Tarea 1:
Muestra cada línea de los registros en la que aparezca la palabra "email". Las mayúsculas y minúsculas cuentan.

Fragmento del texto:
Con los cestos de Mimbre llenos de
ropa.
|
Autor: Toño Morala
“Lavandera soy
de cuna porque así lo quiso Dios, lavandera fue mi madre, lavanderita soy yo. Y
aunque el sol salga y azote el frío, la lavandera siempre en el río. Siempre en
el río, siempre lavando, la lavandera siempre cantando. Jabón le doy a la ropa,
jabón y venga jabón, jabón que todo lo aclara… jabón y un buen restregón. A la
orillita del río mi vida se va pasando, y a la orillita del río siempre
te encuentro lavando…” Una canción que
resume el trabajo duro y constante que muchas mujeres tuvieron que desempeñar
en tiempos no muy lejanos, para el
sostén de las economías domésticas muy mermadas por la pobreza.
De la misma manera
y debido a la sempiterna falta de ingresos, muchas de ellas a cambio de unas
monedas se dedicaban profesionalmente a lavar la ropa de las casas que podían
pagar este servicio. Estas pueden considerarse como las auténticas lavanderas,
mujeres que nada más despuntar el día, fuera verano o invierno, se dirigían al
río, arroyo, pilones o, las más afortunadas, a un lavadero habilitado y un poco
resguardado de las inclemencias, cargando sobre su cabeza grandes cestos de
ropa sucia y además tenían que recorrer
largas distancias. Jóvenes o maduras, incluso
ancianas y niñas, sufrían de aquella penosa actividad arrodilladas al borde del
agua sobre una piedra o desde un cajoncito de madera, que las protegía de la
humedad. Frotaban y frotaban la ropa sobre la taja o tajuela, la típica tabla
rugosa, con el fin de tratar de eliminar la suciedad ayudándose con ceniza y
una pequeña pala para golpear las prendas. Con el tiempo, utilizarían jabón
realizado a base de grasas animales que ellas mismas fabricaban. En el norte de España la figura de la
lavandera se mezcla con antiguas historias y cuentos, sobre todo en el
noroeste: León, Asturias y Galicia. No existía pueblo que no contara con un
lavadero alimentado frecuentemente por torrentes impetuosos que surgían de las
alturas y que, sorteando robles y castaños, llegaban hasta los robustos
estanques de granito, naturales o toscamente tallados, o hasta los remansos de
los regatos, donde las mujeres acudían acarreando sus tajuelas y cestos de
mimbre o su balde de zinc repleto de ropa. La visión de aquella dura
tarea, formó una parte importante del característico, fantástico e imborrable
paisaje de nuestras tierras y niñez.

Tarea 2:
Según el texto sobre las lavanderas, ¿qué lugares del noroeste de España se mencionan?

Texto transcrito de las páginas:
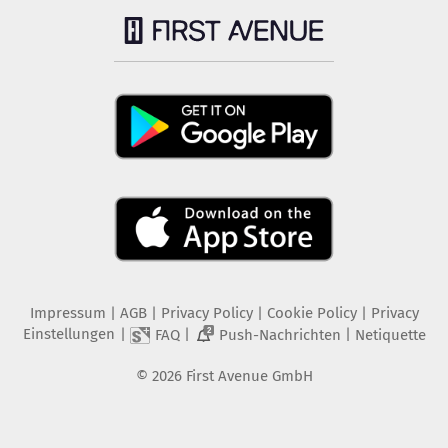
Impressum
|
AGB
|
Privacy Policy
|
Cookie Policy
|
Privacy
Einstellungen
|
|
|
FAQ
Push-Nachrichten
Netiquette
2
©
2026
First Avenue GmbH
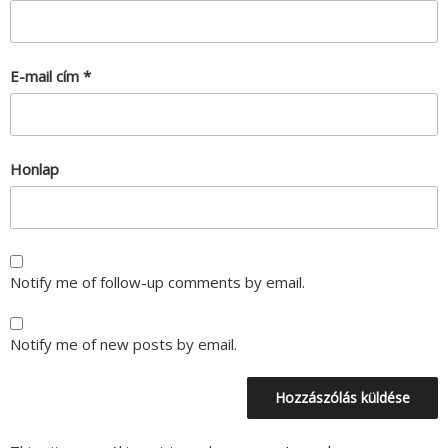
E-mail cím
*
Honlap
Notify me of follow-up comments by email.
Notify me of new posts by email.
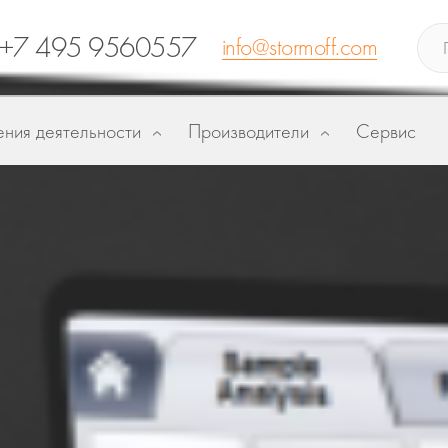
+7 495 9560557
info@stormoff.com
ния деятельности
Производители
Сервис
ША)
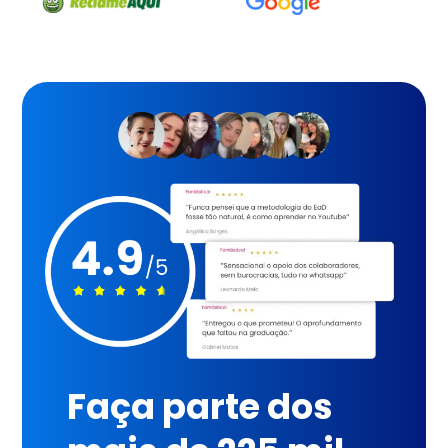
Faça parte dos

* * *

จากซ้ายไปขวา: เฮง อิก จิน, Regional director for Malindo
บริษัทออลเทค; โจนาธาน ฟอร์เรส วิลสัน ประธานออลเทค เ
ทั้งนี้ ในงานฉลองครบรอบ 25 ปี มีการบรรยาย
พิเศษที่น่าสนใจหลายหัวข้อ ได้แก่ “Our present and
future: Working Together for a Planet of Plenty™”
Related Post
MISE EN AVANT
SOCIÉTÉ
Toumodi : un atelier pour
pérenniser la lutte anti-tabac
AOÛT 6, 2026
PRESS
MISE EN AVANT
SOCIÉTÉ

Respuesta 1:
Notify me of follow-up comments by email.
Notify me of new posts by email.

Respuesta 2:
León, Asturias y Galicia.